Christy noticed that he was deflated. ‘Hey, boss, chin up! It’s almost Christmas!’
He did not even make the effort to smile.
‘Yes. And there’s a madman running around out there. Christmas won’t change that.’
‘Do you think he’ll do it again?’
‘Possibly. He might have a problem that won’t have been solved with Carla’s murder.’
‘A guy who hates women? And just looks out for good opportunities to act on his hate? That would support the idea of Carla being a chance victim.’
‘To some extent. Nothing is
only
chance. Somewhere Carla Roberts’s life intersected with her murderer’s. It might have been at such a tiny and apparently insignificant point that we’ll have great difficulty discovering it. But I don’t think someone would just have taken the lift to the top of a block of flats and rung a bell at random and then murdered the woman who lived there alone, without having first heard about her and known that she lived there.’

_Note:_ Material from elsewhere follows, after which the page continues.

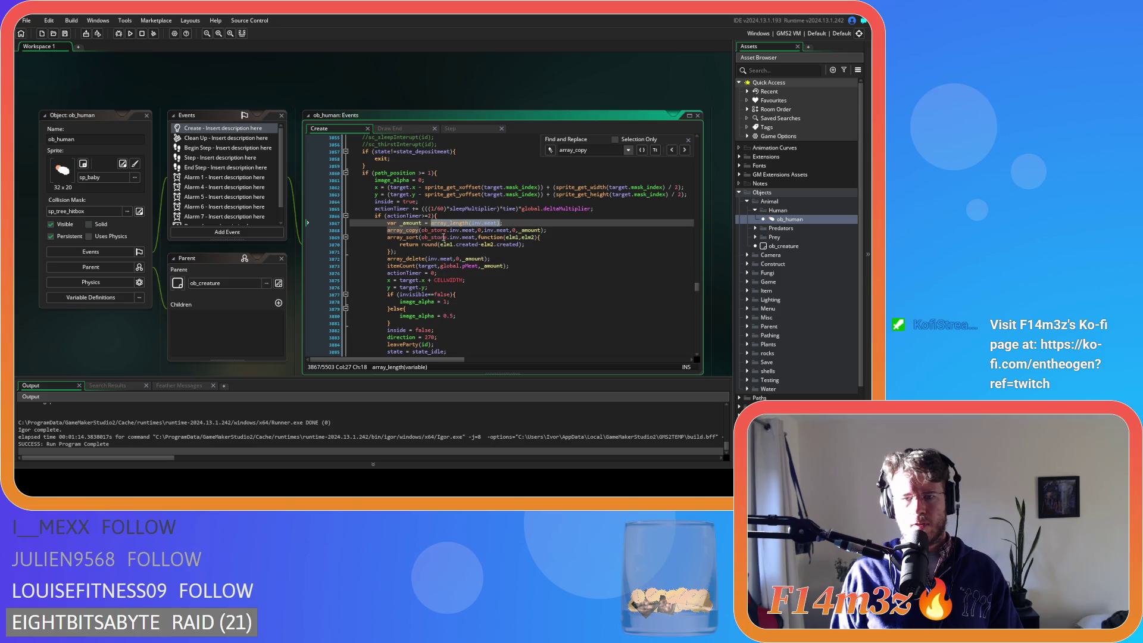
click(560, 231)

Fielder stood up. He was determined not to let himself be defeated by his depressed mood or his exhaustion. ‘No, I think the murderer knew Carla Roberts. Knew a lot about her. And that’s why we have to examine her life. Down to its tiniest details. We have to look at things that are not immediately of interest. And we have to realise that we don’t have much time.’
Christy did not say anything.
She knew he was thinking of the next victim.
The Halfway House was not as full as it had been the previous Friday. There was nonetheless an excited babble of voices from the cluster of people at the bar. The floor was wet and dirty. Everyone had brought some of the miserable damp weather in with them. Somewhere in the background Christmas music was warbling from a radio.
From the doorway Gillian made sure that the man from her road, Samson Segal, was not here this time. If he had been, she would have turned around on the spot. There was no need for him to see her having a second tête-à-tête with a stranger. It did not look like he was there, as far as she could tell at first glance. She could not keep looking, as complaints were already being directed her way.